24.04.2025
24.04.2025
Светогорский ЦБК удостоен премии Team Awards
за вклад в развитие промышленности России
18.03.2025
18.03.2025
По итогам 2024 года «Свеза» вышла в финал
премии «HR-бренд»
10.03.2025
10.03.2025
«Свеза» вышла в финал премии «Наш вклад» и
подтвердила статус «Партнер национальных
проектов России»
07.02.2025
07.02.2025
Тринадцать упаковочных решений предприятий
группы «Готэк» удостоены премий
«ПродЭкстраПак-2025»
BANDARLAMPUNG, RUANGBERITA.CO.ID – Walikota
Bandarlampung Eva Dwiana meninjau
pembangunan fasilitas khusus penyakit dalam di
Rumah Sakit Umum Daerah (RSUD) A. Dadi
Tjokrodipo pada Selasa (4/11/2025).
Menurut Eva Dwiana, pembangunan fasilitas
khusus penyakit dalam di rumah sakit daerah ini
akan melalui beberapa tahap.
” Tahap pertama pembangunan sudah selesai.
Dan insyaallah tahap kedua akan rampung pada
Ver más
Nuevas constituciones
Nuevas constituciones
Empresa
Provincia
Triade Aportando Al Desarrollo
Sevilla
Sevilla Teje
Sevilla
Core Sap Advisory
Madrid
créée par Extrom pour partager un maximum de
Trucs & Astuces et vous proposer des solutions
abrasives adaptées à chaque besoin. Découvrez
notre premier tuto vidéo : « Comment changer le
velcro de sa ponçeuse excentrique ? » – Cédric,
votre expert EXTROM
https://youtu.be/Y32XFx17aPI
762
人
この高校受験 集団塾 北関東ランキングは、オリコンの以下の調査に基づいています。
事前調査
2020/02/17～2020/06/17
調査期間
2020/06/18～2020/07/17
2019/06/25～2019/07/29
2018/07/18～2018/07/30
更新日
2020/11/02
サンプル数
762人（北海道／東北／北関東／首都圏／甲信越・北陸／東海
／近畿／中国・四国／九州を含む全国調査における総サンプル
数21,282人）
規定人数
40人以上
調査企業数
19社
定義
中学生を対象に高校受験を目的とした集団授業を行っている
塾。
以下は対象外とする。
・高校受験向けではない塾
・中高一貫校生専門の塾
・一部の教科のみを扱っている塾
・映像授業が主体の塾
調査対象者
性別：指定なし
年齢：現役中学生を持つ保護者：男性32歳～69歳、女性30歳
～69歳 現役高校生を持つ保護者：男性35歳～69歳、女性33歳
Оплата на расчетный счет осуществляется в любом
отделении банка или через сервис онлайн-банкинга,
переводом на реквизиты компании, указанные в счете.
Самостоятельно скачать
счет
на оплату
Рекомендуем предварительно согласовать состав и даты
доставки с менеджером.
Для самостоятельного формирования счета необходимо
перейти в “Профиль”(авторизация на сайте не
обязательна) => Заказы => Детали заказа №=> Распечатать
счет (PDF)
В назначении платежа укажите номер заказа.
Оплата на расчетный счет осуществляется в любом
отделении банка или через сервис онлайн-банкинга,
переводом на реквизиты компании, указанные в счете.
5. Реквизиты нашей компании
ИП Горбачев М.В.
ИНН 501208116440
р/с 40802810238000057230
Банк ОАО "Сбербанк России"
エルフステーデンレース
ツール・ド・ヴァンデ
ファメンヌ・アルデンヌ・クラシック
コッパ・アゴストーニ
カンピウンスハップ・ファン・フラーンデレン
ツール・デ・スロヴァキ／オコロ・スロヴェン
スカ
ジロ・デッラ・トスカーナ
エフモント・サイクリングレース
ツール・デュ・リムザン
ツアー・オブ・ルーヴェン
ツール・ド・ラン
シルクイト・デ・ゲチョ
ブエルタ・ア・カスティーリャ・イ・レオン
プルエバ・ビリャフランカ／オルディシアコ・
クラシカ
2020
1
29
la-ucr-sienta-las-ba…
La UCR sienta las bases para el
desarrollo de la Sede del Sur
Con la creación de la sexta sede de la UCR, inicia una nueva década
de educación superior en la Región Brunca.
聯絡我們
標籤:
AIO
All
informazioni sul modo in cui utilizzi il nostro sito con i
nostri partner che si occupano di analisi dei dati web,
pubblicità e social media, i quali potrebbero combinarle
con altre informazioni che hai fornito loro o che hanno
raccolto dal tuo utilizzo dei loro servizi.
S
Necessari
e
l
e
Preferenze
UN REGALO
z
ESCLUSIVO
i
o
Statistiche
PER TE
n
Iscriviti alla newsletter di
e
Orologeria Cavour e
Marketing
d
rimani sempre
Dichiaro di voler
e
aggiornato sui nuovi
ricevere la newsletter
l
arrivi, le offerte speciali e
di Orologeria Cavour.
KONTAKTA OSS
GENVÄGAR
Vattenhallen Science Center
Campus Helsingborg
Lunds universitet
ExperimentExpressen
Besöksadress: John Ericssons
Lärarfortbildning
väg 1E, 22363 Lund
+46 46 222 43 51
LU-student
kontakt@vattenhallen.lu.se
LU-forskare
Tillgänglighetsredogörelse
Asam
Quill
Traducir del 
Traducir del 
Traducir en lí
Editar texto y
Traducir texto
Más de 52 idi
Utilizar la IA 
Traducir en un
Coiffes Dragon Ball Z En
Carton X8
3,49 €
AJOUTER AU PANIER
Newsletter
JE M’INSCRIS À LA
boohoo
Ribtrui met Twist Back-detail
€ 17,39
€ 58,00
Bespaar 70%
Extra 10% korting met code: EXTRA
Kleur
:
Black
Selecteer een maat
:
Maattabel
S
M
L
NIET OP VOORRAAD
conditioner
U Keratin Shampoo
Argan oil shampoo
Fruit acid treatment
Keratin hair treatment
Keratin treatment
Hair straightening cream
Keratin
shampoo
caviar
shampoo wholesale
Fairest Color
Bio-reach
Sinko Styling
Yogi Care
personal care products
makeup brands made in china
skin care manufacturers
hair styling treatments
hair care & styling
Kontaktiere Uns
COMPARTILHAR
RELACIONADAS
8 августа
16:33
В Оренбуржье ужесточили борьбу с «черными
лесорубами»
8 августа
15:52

• _Task to carry out_:
This calls for all of the entries above, repeated exactly.

• _Response to the task_:
24.04.2025
24.04.2025
Светогорский ЦБК удостоен премии Team Awards
за вклад в развитие промышленности России
18.03.2025
18.03.2025
По итогам 2024 года «Свеза» вышла в финал
премии «HR-бренд»
10.03.2025
10.03.2025
«Свеза» вышла в финал премии «Наш вклад» и
подтвердила статус «Партнер национальных
проектов России»
07.02.2025
07.02.2025
Тринадцать упаковочных решений предприятий
группы «Готэк» удостоены премий
«ПродЭкстраПак-2025»
BANDARLAMPUNG, RUANGBERITA.CO.ID – Walikota
Bandarlampung Eva Dwiana meninjau
pembangunan fasilitas khusus penyakit dalam di
Rumah Sakit Umum Daerah (RSUD) A. Dadi
Tjokrodipo pada Selasa (4/11/2025).
Menurut Eva Dwiana, pembangunan fasilitas
khusus penyakit dalam di rumah sakit daerah ini
akan melalui beberapa tahap.
” Tahap pertama pembangunan sudah selesai.
Dan insyaallah tahap kedua akan rampung pada
Ver más
Nuevas constituciones
Nuevas constituciones
Empresa
Provincia
Triade Aportando Al Desarrollo
Sevilla
Sevilla Teje
Sevilla
Core Sap Advisory
Madrid
créée par Extrom pour partager un maximum de
Trucs & Astuces et vous proposer des solutions
abrasives adaptées à chaque besoin. Découvrez
notre premier tuto vidéo : « Comment changer le
velcro de sa ponçeuse excentrique ? » – Cédric,
votre expert EXTROM
https://youtu.be/Y32XFx17aPI
762
人
この高校受験 集団塾 北関東ランキングは、オリコンの以下の調査に基づいています。
事前調査
2020/02/17～2020/06/17
調査期間
2020/06/18～2020/07/17
2019/06/25～2019/07/29
2018/07/18～2018/07/30
更新日
2020/11/02
サンプル数
762人（北海道／東北／北関東／首都圏／甲信越・北陸／東海
／近畿／中国・四国／九州を含む全国調査における総サンプル
数21,282人）
規定人数
40人以上
調査企業数
19社
定義
中学生を対象に高校受験を目的とした集団授業を行っている
塾。
以下は対象外とする。
・高校受験向けではない塾
・中高一貫校生専門の塾
・一部の教科のみを扱っている塾
・映像授業が主体の塾
調査対象者
性別：指定なし
年齢：現役中学生を持つ保護者：男性32歳～69歳、女性30歳
～69歳 現役高校生を持つ保護者：男性35歳～69歳、女性33歳
Оплата на расчетный счет осуществляется в любом
отделении банка или через сервис онлайн-банкинга,
переводом на реквизиты компании, указанные в счете.
Самостоятельно скачать
счет
на оплату
Рекомендуем предварительно согласовать состав и даты
доставки с менеджером.
Для самостоятельного формирования счета необходимо
перейти в “Профиль”(авторизация на сайте не
обязательна) => Заказы => Детали заказа №=> Распечатать
счет (PDF)
В назначении платежа укажите номер заказа.
Оплата на расчетный счет осуществляется в любом
отделении банка или через сервис онлайн-банкинга,
переводом на реквизиты компании, указанные в счете.
5. Реквизиты нашей компании
ИП Горбачев М.В.
ИНН 501208116440
р/с 40802810238000057230
Банк ОАО "Сбербанк России"
エルフステーデンレース
ツール・ド・ヴァンデ
ファメンヌ・アルデンヌ・クラシック
コッパ・アゴストーニ
カンピウンスハップ・ファン・フラーンデレン
ツール・デ・スロヴァキ／オコロ・スロヴェン
スカ
ジロ・デッラ・トスカーナ
エフモント・サイクリングレース
ツール・デュ・リムザン
ツアー・オブ・ルーヴェン
ツール・ド・ラン
シルクイト・デ・ゲチョ
ブエルタ・ア・カスティーリャ・イ・レオン
プルエバ・ビリャフランカ／オルディシアコ・
クラシカ
2020
1
29
la-ucr-sienta-las-ba…
La UCR sienta las bases para el
desarrollo de la Sede del Sur
Con la creación de la sexta sede de la UCR, inicia una nueva década
de educación superior en la Región Brunca.
聯絡我們
標籤:
AIO
All
informazioni sul modo in cui utilizzi il nostro sito con i
nostri partner che si occupano di analisi dei dati web,
pubblicità e social media, i quali potrebbero combinarle
con altre informazioni che hai fornito loro o che hanno
raccolto dal tuo utilizzo dei loro servizi.
S
Necessari
e
l
e
Preferenze
UN REGALO
z
ESCLUSIVO
i
o
Statistiche
PER TE
n
Iscriviti alla newsletter di
e
Orologeria Cavour e
Marketing
d
rimani sempre
Dichiaro di voler
e
aggiornato sui nuovi
ricevere la newsletter
l
arrivi, le offerte speciali e
di Orologeria Cavour.
KONTAKTA OSS
GENVÄGAR
Vattenhallen Science Center
Campus Helsingborg
Lunds universitet
ExperimentExpressen
Besöksadress: John Ericssons
Lärarfortbildning
väg 1E, 22363 Lund
+46 46 222 43 51
LU-student
kontakt@vattenhallen.lu.se
LU-forskare
Tillgänglighetsredogörelse
Asam
Quill
Traducir del 
Traducir del 
Traducir en lí
Editar texto y
Traducir texto
Más de 52 idi
Utilizar la IA 
Traducir en un
Coiffes Dragon Ball Z En
Carton X8
3,49 €
AJOUTER AU PANIER
Newsletter
JE M’INSCRIS À LA
boohoo
Ribtrui met Twist Back-detail
€ 17,39
€ 58,00
Bespaar 70%
Extra 10% korting met code: EXTRA
Kleur
:
Black
Selecteer een maat
:
Maattabel
S
M
L
NIET OP VOORRAAD
conditioner
U Keratin Shampoo
Argan oil shampoo
Fruit acid treatment
Keratin hair treatment
Keratin treatment
Hair straightening cream
Keratin
shampoo
caviar
shampoo wholesale
Fairest Color
Bio-reach
Sinko Styling
Yogi Care
personal care products
makeup brands made in china
skin care manufacturers
hair styling treatments
hair care & styling
Kontaktiere Uns
COMPARTILHAR
RELACIONADAS
8 августа
16:33
В Оренбуржье ужесточили борьбу с «черными
лесорубами»
8 августа
15:52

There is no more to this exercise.